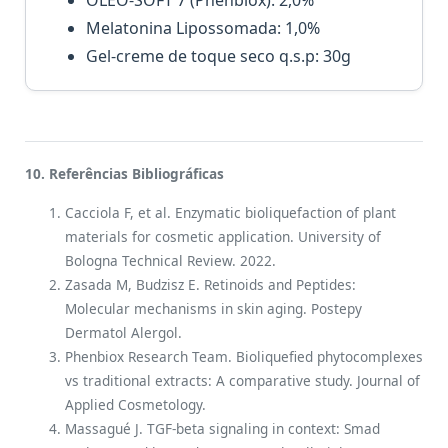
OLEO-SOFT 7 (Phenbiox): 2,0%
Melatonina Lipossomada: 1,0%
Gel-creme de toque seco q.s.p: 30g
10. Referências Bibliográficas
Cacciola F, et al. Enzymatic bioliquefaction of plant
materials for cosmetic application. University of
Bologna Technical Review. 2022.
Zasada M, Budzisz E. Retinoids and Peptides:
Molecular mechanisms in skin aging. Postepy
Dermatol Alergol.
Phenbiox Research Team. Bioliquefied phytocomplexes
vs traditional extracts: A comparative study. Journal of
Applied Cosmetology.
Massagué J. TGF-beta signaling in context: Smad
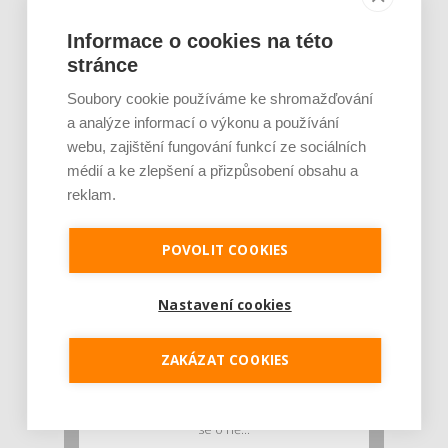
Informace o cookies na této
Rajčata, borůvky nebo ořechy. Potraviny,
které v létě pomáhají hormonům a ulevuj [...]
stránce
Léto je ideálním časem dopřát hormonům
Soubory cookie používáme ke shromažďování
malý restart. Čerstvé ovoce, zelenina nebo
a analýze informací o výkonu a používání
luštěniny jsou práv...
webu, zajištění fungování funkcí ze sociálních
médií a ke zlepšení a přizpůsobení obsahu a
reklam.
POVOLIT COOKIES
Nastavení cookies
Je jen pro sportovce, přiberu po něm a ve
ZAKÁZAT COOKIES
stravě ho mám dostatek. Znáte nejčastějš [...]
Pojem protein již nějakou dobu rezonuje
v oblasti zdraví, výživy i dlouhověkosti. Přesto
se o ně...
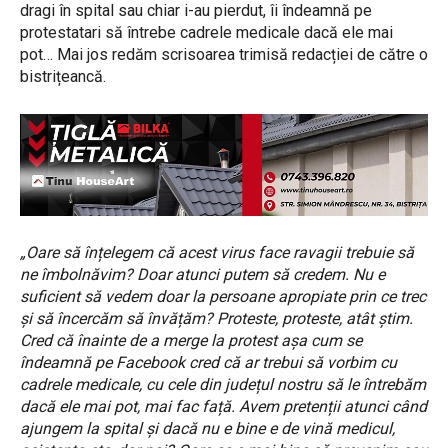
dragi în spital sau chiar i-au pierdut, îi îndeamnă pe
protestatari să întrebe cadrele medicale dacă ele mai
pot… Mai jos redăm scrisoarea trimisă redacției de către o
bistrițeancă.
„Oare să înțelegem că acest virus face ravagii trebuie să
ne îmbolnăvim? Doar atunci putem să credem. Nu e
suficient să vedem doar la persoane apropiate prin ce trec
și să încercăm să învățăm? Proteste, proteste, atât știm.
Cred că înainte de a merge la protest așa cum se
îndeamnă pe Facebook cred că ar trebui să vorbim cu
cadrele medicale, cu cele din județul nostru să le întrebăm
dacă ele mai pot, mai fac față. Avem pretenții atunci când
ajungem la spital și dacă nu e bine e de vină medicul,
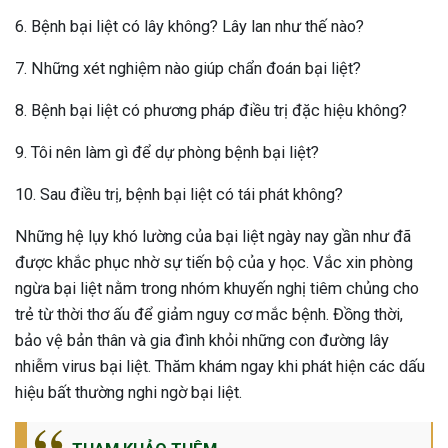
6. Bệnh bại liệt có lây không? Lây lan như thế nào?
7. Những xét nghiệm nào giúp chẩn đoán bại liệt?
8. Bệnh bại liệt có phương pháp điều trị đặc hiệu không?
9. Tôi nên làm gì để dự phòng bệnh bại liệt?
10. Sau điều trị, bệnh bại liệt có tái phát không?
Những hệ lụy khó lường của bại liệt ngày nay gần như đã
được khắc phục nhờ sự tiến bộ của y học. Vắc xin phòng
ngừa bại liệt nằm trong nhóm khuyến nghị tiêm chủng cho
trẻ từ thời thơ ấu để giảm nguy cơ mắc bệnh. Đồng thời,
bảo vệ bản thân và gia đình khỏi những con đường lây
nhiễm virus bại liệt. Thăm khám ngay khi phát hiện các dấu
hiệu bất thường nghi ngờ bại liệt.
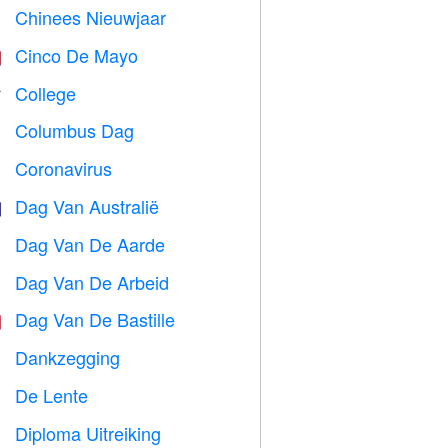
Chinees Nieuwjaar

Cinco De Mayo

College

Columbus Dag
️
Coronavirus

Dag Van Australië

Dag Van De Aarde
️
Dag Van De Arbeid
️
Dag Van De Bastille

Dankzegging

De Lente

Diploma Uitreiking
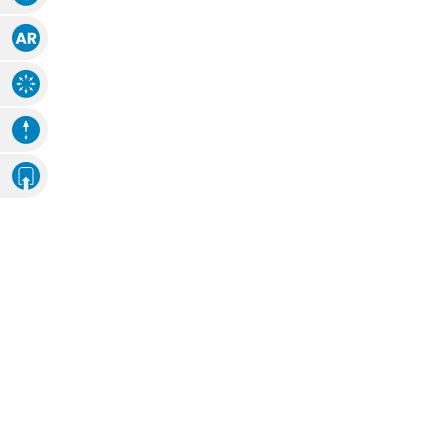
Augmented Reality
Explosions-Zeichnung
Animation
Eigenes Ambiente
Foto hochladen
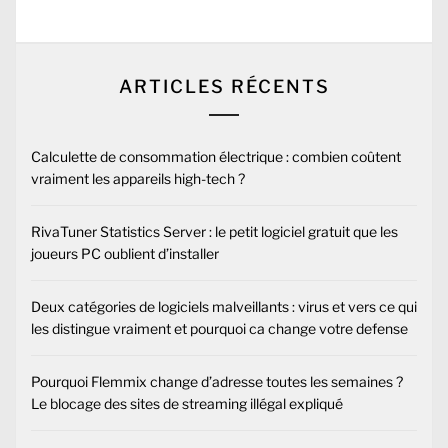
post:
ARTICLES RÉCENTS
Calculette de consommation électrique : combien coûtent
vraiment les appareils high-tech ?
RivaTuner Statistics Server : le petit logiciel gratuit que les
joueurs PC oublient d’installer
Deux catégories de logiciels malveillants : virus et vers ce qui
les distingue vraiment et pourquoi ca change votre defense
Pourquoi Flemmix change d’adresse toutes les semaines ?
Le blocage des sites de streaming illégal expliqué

Exercise requirements: Copy exactly, and only, the lines from the first line of the material through the line that contains "îndeamnă pe Facebook", both ends kept; no pictures.

Response for this exercise:
OLEO-SOFT 7 (Phenbiox): 2,0%
Melatonina Lipossomada: 1,0%
Gel-creme de toque seco q.s.p: 30g
10. Referências Bibliográficas
Cacciola F, et al. Enzymatic bioliquefaction of plant
materials for cosmetic application. University of
Bologna Technical Review. 2022.
Zasada M, Budzisz E. Retinoids and Peptides:
Molecular mechanisms in skin aging. Postepy
Dermatol Alergol.
Phenbiox Research Team. Bioliquefied phytocomplexes
vs traditional extracts: A comparative study. Journal of
Applied Cosmetology.
Massagué J. TGF-beta signaling in context: Smad
Informace o cookies na této
Rajčata, borůvky nebo ořechy. Potraviny,
které v létě pomáhají hormonům a ulevuj [...]
stránce
Léto je ideálním časem dopřát hormonům
Soubory cookie používáme ke shromažďování
malý restart. Čerstvé ovoce, zelenina nebo
a analýze informací o výkonu a používání
luštěniny jsou práv...
webu, zajištění fungování funkcí ze sociálních
médií a ke zlepšení a přizpůsobení obsahu a
reklam.
POVOLIT COOKIES
Nastavení cookies
Je jen pro sportovce, přiberu po něm a ve
ZAKÁZAT COOKIES
stravě ho mám dostatek. Znáte nejčastějš [...]
Pojem protein již nějakou dobu rezonuje
v oblasti zdraví, výživy i dlouhověkosti. Přesto
se o ně...
dragi în spital sau chiar i-au pierdut, îi îndeamnă pe
protestatari să întrebe cadrele medicale dacă ele mai
pot… Mai jos redăm scrisoarea trimisă redacției de către o
bistrițeancă.
„Oare să înțelegem că acest virus face ravagii trebuie să
ne îmbolnăvim? Doar atunci putem să credem. Nu e
suficient să vedem doar la persoane apropiate prin ce trec
și să încercăm să învățăm? Proteste, proteste, atât știm.
Cred că înainte de a merge la protest așa cum se
îndeamnă pe Facebook cred că ar trebui să vorbim cu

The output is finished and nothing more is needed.